→ **WORK ORDER 1**:
Copy the passage on root canal treatment word for word, between "Root therapy is" and "nerves and roots.", inclusive.
→ **WORK ORDER 2**:
In the passage on root canal treatment, how long after the initial appointment is the shaping and filing appointment booked?

-- SELECTED EXCERPT follows --

For two to three days after this appointment it may be necessary to take pain relief as it takes time for the tooth to settle down.
You may be referred to a specialist due to the unusual shape or complexity of the root after this stage.
Shaping and filing of the root
This appointment is booked at least two weeks after the initial appointment. This is to give the tooth a chance to settle down.
The second appointment is a long time consuming one. Again anaesthetic is applied.
During this appointment the root of the tooth is cleaned and shaped so that a filling material can be placed into the root space.
The root space is filled with a rubber material to prevent re infection and the tooth is restored.
During this appointment a permanent filling is applied to the tooth.
Sometimes this appointment is not necessary as it can be combined with the second visit.
Why is it so expensive?
Root therapy is a slow meticulous procedure. To successfully perform the treatment you need to locate and remove all the nerve contents. This can be tricky as some teeth have very thin canals, highly curved roots, extra nerves and roots.
The dentist is also working with only visual access to the top part of the canal system. It is often difficult to work out what is happening. The dentist must rely on radiographs and some electrical devices to figure out the root shape.

-- SELECTED EXCERPT concluded --
-- EXCERPTED RECORDS follows --

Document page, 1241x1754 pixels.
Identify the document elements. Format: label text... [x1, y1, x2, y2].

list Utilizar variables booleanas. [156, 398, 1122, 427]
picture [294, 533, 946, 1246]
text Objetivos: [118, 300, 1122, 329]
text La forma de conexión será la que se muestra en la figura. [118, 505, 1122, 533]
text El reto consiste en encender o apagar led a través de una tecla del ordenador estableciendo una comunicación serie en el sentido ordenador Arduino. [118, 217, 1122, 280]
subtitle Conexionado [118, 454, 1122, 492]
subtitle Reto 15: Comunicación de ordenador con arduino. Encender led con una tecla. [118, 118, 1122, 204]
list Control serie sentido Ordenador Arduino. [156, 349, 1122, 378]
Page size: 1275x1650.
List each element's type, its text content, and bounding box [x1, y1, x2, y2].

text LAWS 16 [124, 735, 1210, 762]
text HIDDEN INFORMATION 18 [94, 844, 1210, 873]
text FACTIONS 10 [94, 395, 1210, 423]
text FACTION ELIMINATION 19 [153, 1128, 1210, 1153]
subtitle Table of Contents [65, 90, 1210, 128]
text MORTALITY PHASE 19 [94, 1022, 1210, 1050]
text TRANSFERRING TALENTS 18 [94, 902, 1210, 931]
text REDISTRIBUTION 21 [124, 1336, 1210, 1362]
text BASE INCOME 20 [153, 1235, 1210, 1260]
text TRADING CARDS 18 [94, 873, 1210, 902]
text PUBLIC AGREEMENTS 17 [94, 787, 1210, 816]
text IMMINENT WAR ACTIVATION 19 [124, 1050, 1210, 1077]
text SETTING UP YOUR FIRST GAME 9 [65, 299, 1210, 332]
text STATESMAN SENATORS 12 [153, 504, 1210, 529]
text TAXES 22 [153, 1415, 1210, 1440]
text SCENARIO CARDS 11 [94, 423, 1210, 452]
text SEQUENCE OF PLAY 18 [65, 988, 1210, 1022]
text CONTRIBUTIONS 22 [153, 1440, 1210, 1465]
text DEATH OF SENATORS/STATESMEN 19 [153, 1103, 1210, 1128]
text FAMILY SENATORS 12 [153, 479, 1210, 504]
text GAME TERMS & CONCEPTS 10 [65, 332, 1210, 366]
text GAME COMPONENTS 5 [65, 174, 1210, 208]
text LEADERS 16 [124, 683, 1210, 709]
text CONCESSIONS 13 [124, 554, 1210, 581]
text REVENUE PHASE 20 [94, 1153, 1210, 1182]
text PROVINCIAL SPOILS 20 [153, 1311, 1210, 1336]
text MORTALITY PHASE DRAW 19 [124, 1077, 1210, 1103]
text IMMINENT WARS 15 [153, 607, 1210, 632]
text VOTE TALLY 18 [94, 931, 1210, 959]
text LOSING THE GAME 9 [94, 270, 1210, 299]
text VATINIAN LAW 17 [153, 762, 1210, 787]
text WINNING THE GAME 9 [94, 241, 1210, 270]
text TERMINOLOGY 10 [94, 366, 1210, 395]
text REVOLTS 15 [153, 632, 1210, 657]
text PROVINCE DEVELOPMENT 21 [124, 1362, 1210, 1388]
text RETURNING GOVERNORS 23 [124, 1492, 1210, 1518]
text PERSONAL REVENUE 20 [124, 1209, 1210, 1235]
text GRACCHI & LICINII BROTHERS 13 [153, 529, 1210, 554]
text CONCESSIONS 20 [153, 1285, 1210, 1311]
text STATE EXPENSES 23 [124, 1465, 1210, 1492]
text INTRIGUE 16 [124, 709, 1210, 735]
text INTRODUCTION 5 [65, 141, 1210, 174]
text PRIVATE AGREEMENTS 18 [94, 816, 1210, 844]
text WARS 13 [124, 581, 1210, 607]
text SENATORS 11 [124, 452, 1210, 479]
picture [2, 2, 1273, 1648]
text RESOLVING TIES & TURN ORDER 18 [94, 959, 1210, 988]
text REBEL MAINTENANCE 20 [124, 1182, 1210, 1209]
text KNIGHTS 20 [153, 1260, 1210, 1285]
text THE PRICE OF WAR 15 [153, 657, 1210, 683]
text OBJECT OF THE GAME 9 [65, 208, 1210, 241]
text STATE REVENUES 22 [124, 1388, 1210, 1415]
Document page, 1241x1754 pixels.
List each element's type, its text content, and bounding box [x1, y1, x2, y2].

-- EXCERPTED RECORDS concluded --

→ **ANSWER 1**:
Root therapy is a slow meticulous procedure. To successfully perform the treatment you need to locate and remove all the nerve contents. This can be tricky as some teeth have very thin canals, highly curved roots, extra nerves and roots.

→ **ANSWER 2**:
At least two weeks after the initial appointment.